AUSTIN – The Texas Public Policy Foundation has submitted an amicus curiae brief to the U.S. Court of Appeals for the 5th Circuit in The Aransas Project v. Shaw. The brief challenges federal Judge Janis Graham Jack’s ruling that the presumed deaths of 23 federally protected whooping cranes at the Aransas National Wildlife Refuge (ANWR) were caused by Texas Commission of Environmental Quality’s (TCEQ) regulation of the water in the Guadalupe and San Antonio River basins, thereby violating the federal Endangered Species Act. The brief was written by Mario Loyola, director of the Center for Tenth Amendment Studies, and Josiah Neeley, policy analyst in the Armstrong Center for Energy & the Environment.

“Our amicus curiae brief focuses on the federalism issues raised by this case,” said Mario Loyola, Director of TPPF’s Center for Tenth Amendment Studies, “The district court held that TCEQ is liable for the deaths of 23 whooping cranes because it allowed private citizens to divert water from the Guadalupe and San Antonio Rivers hundreds of miles upstream according to established water rights. Under that patently erroneous theory of causation, the Endangered Species Act ceases to be a law of general applicability, with incidental application to the states, and becomes an unconstitutional federal commandeering of state agencies.”

“This case has potentially historic significance,” continued Loyola. “The district court relied substantially on a First Circuit case out of Massachusetts, Strahan v. Coxe (1997), which ruled that states may be liable for violations of the Endangered Species Act when they issue licenses under which private parties commit violations of the Act. That theory of causation-by-regulation is just a smokescreen for yet another federal commandeering of the states in violation of both the Constitution and the Supreme Court’s specific prohibitions. Strahan is wrong, and the Fifth Circuit is well-advised to ignore it.
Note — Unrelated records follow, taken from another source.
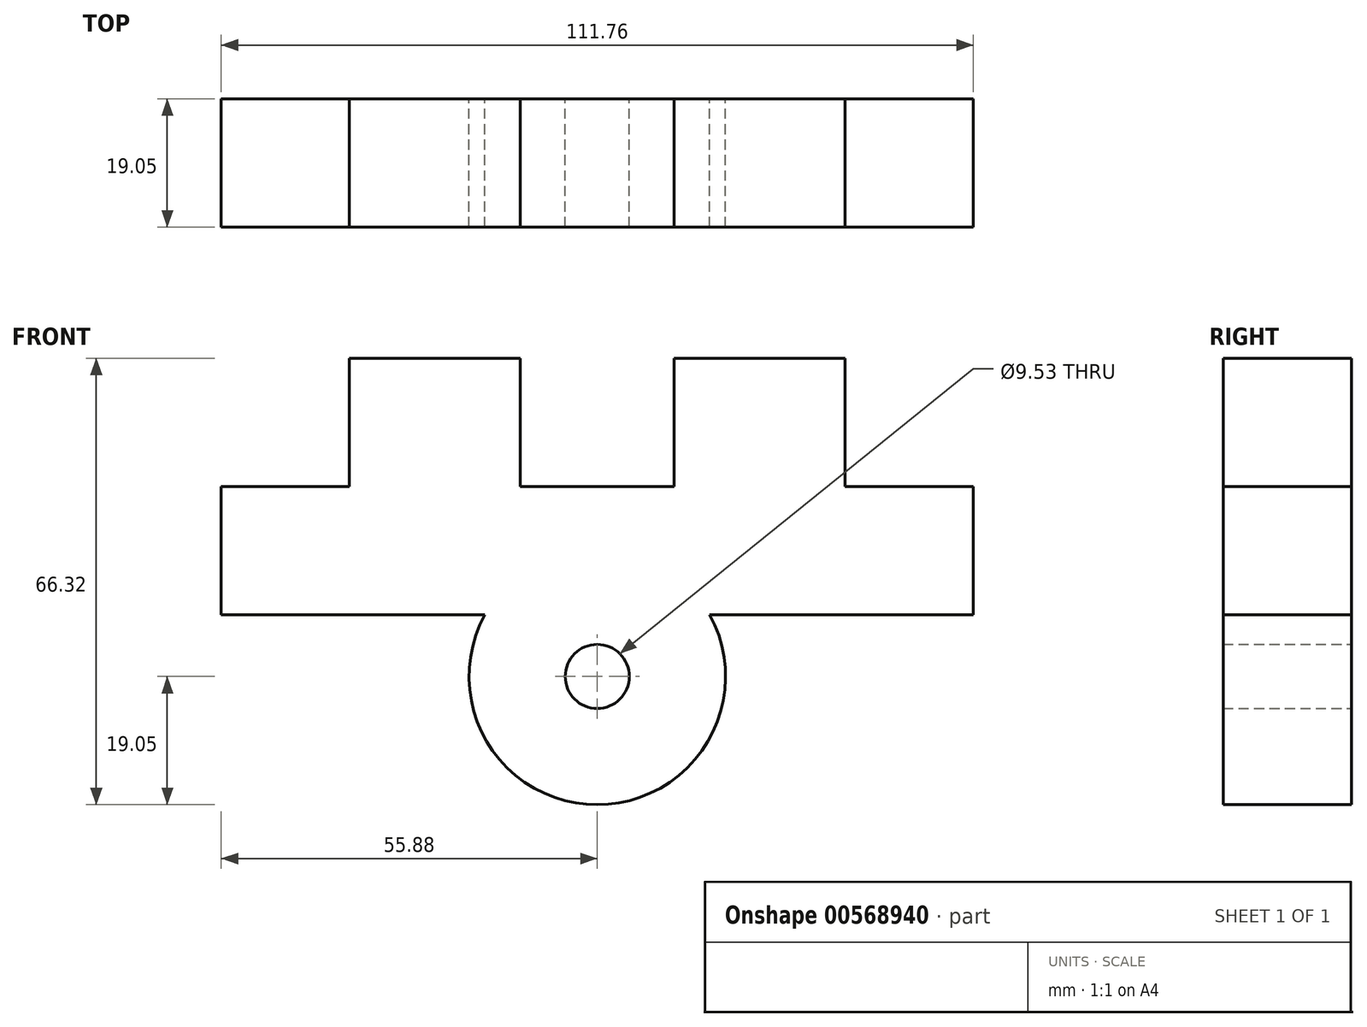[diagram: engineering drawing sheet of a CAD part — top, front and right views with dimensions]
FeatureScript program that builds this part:
annotation { "Feature Type Name" : "Feature", "Feature Type Description" : "" }
export const myFeature = defineFeature(function(context is Context, id is Id, definition is map)
    precondition{}
    {
        {
            var Q0;
            Q0=qCreatedBy(makeId("Front.planeOp"),FACE);
            var sketch = newSketch(context, id + "F0", { "sketchPlane" : qUnion([Q0])});
            skCircle(sketch, "E0", {"center": v(0, 0) * mm, "radius": 19.05 * mm});
            skLineSegment(sketch, "E1", {"start": v(0, 0) * mm, "end": v(0, 19.05) * mm});
            skCircle(sketch, "E2", {"center": v(0, 0) * mm, "radius": 4.76 * mm});
            skLineSegment(sketch, "E3.bottom", {"start": v(-55.88, 28.22) * mm, "end": v(55.88, 28.22) * mm});
            skLineSegment(sketch, "E3.top", {"start": v(-55.88, 9.17) * mm, "end": v(55.88, 9.17) * mm});
            skLineSegment(sketch, "E3.left", {"start": v(-55.88, 28.22) * mm, "end": v(-55.88, 9.17) * mm});
            skLineSegment(sketch, "E3.right", {"start": v(55.88, 28.22) * mm, "end": v(55.88, 9.17) * mm});
            skLineSegment(sketch, "E4.bottom", {"start": v(-36.83, 28.22) * mm, "end": v(-11.43, 28.22) * mm});
            skLineSegment(sketch, "E4.top", {"start": v(-36.83, 47.27) * mm, "end": v(-11.43, 47.27) * mm});
            skLineSegment(sketch, "E4.left", {"start": v(-36.83, 28.22) * mm, "end": v(-36.83, 47.27) * mm});
            skLineSegment(sketch, "E4.right", {"start": v(-11.43, 28.22) * mm, "end": v(-11.43, 47.27) * mm});
            skLineSegment(sketch, "E5.bottom", {"start": v(11.43, 28.22) * mm, "end": v(36.83, 28.22) * mm});
            skLineSegment(sketch, "E5.top", {"start": v(11.43, 47.27) * mm, "end": v(36.83, 47.27) * mm});
            skLineSegment(sketch, "E5.left", {"start": v(11.43, 28.22) * mm, "end": v(11.43, 47.27) * mm});
            skLineSegment(sketch, "E5.right", {"start": v(36.83, 28.22) * mm, "end": v(36.83, 47.27) * mm});
            skSolve(sketch);
        }
        {
            var Q0;
            Q0 = qSketchRegion(id + "F0", true);
            extrude(context, id + "F1", {"entities" : qUnion([Q0]), "depth" : 19.05 * mm, "offsetDistance" : 25.4 * mm});
        }
    });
The court should instead heed the Supreme Court, which has repeatedly insisted that the federal government cannot command the states to regulate in accordance with its wishes.”

Persons who are not a party to a particular case may submit briefs as amicus curiae (Latin for “friend of the court”) presenting information and analysis that may help the court resolve legal issues in that case. This is the fifth amicus curiae brief the Texas Public Policy Foundation has filed in a federal appeals court, including three briefs in the U.S. Supreme Court. 

 

The Aransas Project v. Shaw is on expedited appeal to the 5th Circuit Court of Appeals, and is set for oral argument in August 2013.

Mario Loyola is director of the Center for Tenth Amendment Studies at the Texas Public Policy Foundation and the author of the Foundation’s amicus curiae brief.

Josiah Neeley is a policy analyst for the Armstrong Center for Energy & the Environment at the Texas Public Policy Foundation.

The Texas Public Policy Foundation is a non-profit, free-market research institute based in Austin.